The OWASP Top 10 for Agentic Applications is useful for any developer building agents with tools, memory, or production access. A solo developer shipping a GitHub automation bot still needs scoped credentials, tool validation, and logs. Enterprise teams need more governance, but the core risks appear as soon as model output can trigger action.

Does the OWASP Agentic Top 10 replace the OWASP LLM Top 10?

The OWASP Agentic Top 10 does not replace the OWASP LLM Top 10. Use the LLM list for prompt injection, data leakage, model behavior, and RAG risks, then use the agentic list for autonomy, tools, identity, memory persistence, inter-agent communication, cascading failures, and rogue behavior.

Are prompt guardrails enough for AI agent security?

Prompt guardrails are not enough for AI agent security because the model is not the enforcement boundary.
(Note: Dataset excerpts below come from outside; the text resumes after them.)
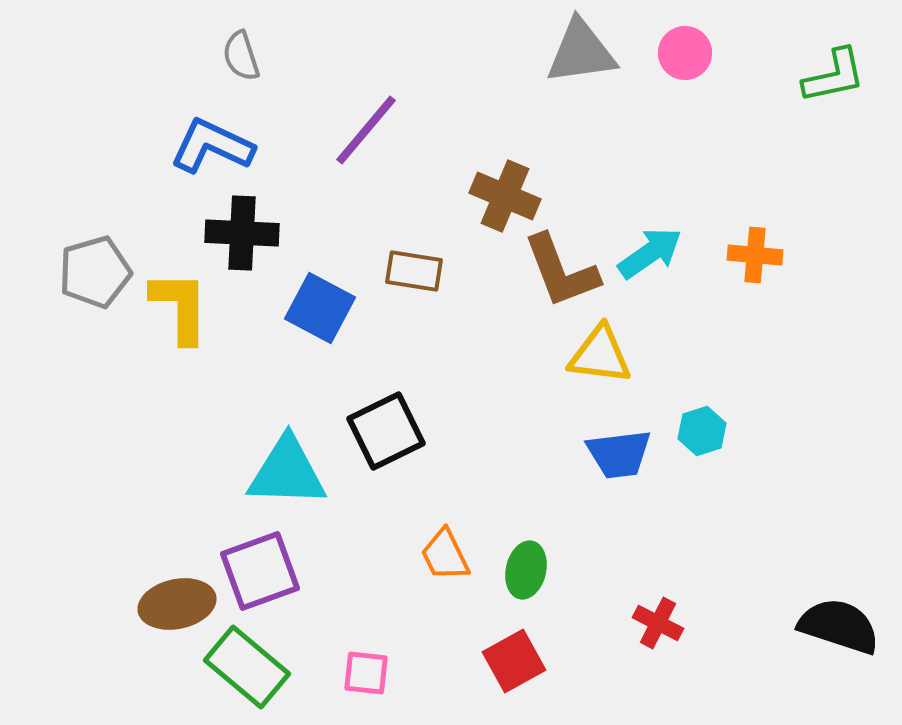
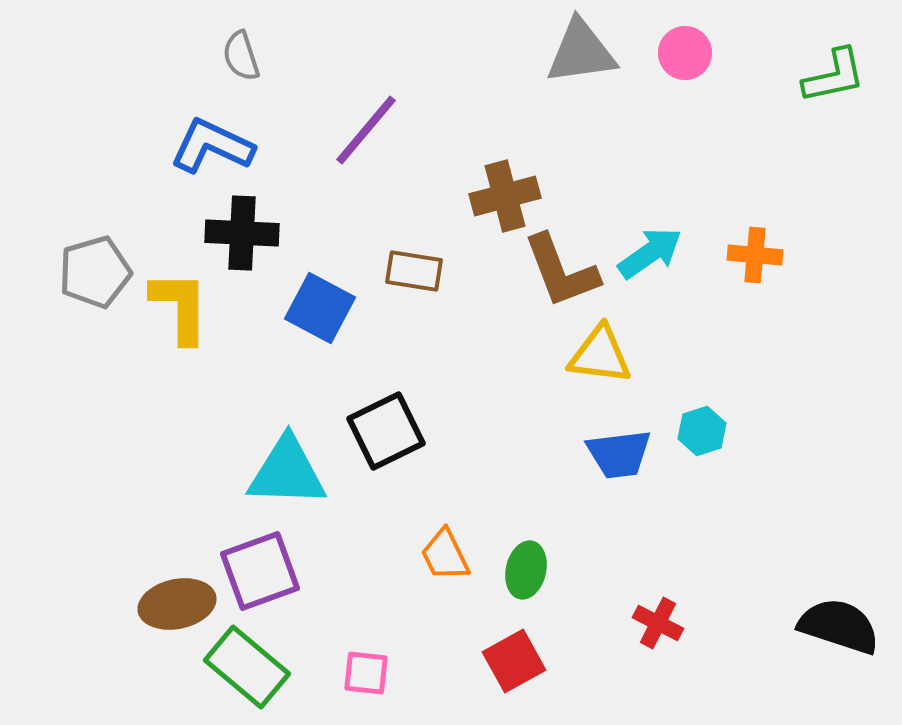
brown cross: rotated 38 degrees counterclockwise
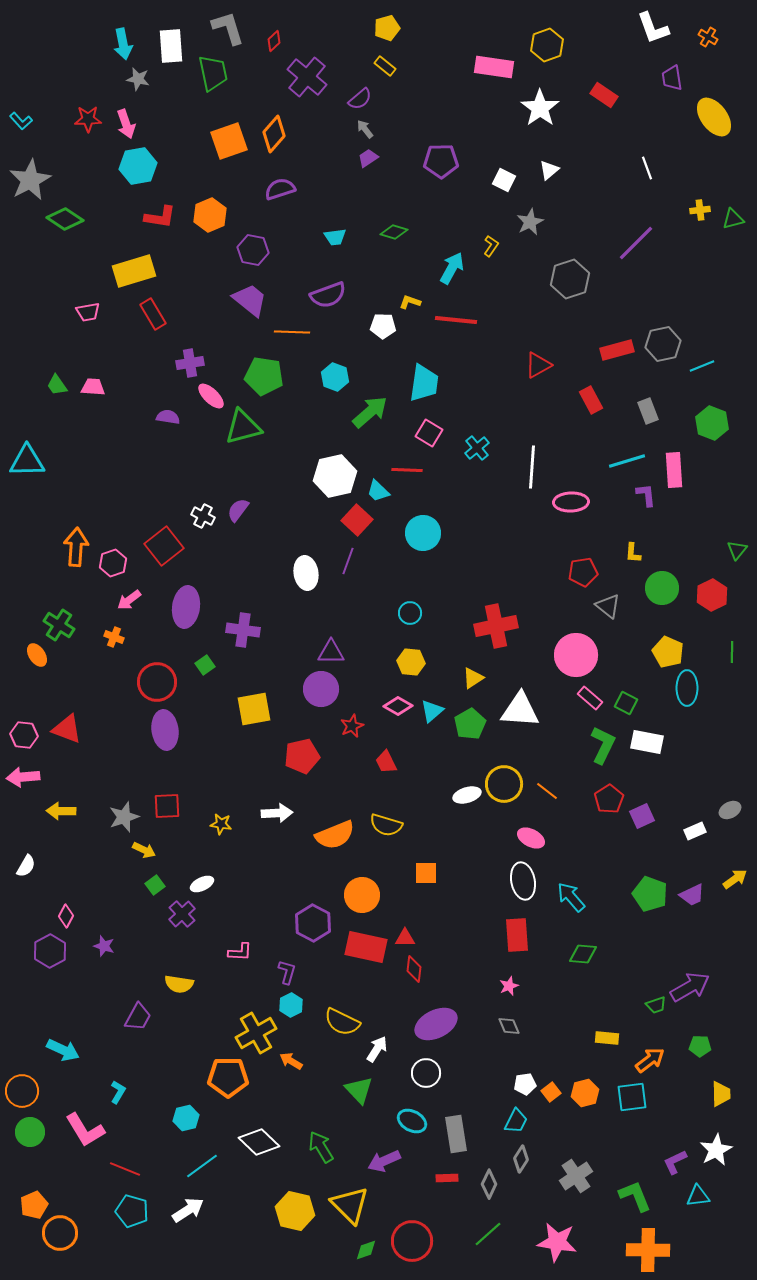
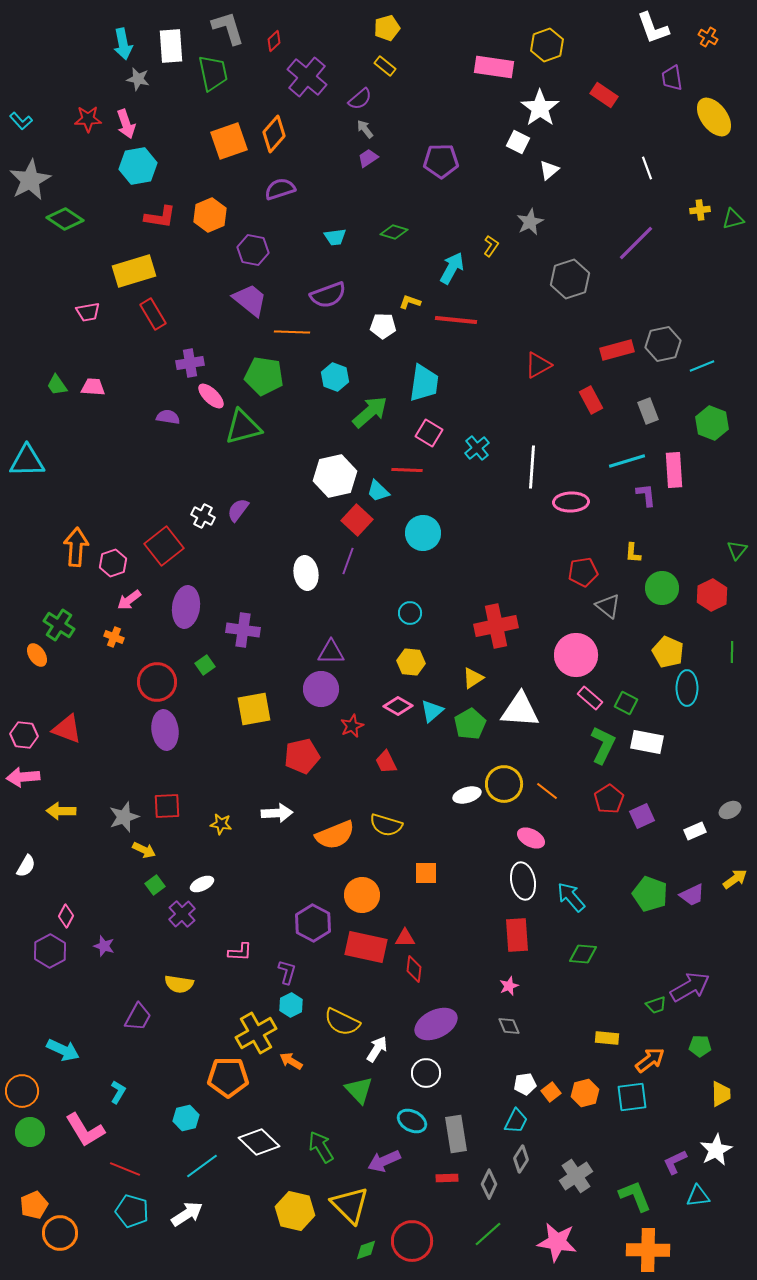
white square at (504, 180): moved 14 px right, 38 px up
white arrow at (188, 1210): moved 1 px left, 4 px down
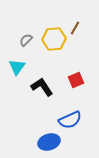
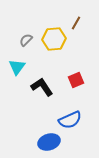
brown line: moved 1 px right, 5 px up
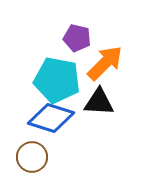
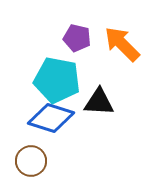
orange arrow: moved 17 px right, 19 px up; rotated 90 degrees counterclockwise
brown circle: moved 1 px left, 4 px down
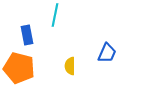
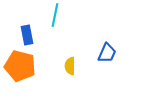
orange pentagon: moved 1 px right, 2 px up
A production agent needs server-side policy checks, scoped credentials, validated tool calls, sandboxed execution, memory governance, trace logging, budgets, approval gates, and kill switches that work even when the model chooses the wrong plan.

What is the first control to add to an existing production agent?

The first control to add is usually traceable, scoped identity. Once each agent action has a principal, owner, task ID, token scope, and audit event, you can investigate behavior and revoke access without shutting down unrelated systems. After identity, add tool validators and budget limits.

How often should teams red-team agentic applications?

Teams should red-team agentic applications before production, after major tool or prompt changes, and on a recurring schedule for high-risk agents. Test indirect prompt injection, over-scoped tools, poisoned memory, unsafe code execution, delegation loops, approval bypasses, and kill-switch behavior against the OWASP ASI01 through ASI10 categories.